> [Records]
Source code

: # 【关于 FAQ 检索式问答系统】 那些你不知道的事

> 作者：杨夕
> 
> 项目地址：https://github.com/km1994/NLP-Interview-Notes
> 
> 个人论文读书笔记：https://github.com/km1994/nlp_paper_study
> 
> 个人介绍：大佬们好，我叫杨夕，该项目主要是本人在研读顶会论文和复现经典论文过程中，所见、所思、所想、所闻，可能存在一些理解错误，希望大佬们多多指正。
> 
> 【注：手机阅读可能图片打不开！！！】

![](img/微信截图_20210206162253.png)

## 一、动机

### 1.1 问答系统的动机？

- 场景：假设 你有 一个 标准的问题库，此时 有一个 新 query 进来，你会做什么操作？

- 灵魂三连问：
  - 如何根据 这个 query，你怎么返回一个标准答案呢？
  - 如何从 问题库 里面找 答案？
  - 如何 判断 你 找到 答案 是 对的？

> [Work to be completed] Rewrite the data above so that every instance of "问题库" becomes "知识库", and leave everything else unchanged.

> [Worked solution]
Source code

: # 【关于 FAQ 检索式问答系统】 那些你不知道的事

> 作者：杨夕
> 
> 项目地址：https://github.com/km1994/NLP-Interview-Notes
> 
> 个人论文读书笔记：https://github.com/km1994/nlp_paper_study
> 
> 个人介绍：大佬们好，我叫杨夕，该项目主要是本人在研读顶会论文和复现经典论文过程中，所见、所思、所想、所闻，可能存在一些理解错误，希望大佬们多多指正。
> 
> 【注：手机阅读可能图片打不开！！！】

![](img/微信截图_20210206162253.png)

## 一、动机

### 1.1 问答系统的动机？

- 场景：假设 你有 一个 标准的知识库，此时 有一个 新 query 进来，你会做什么操作？

- 灵魂三连问：
  - 如何根据 这个 query，你怎么返回一个标准答案呢？
  - 如何从 知识库 里面找 答案？
  - 如何 判断 你 找到 答案 是 对的？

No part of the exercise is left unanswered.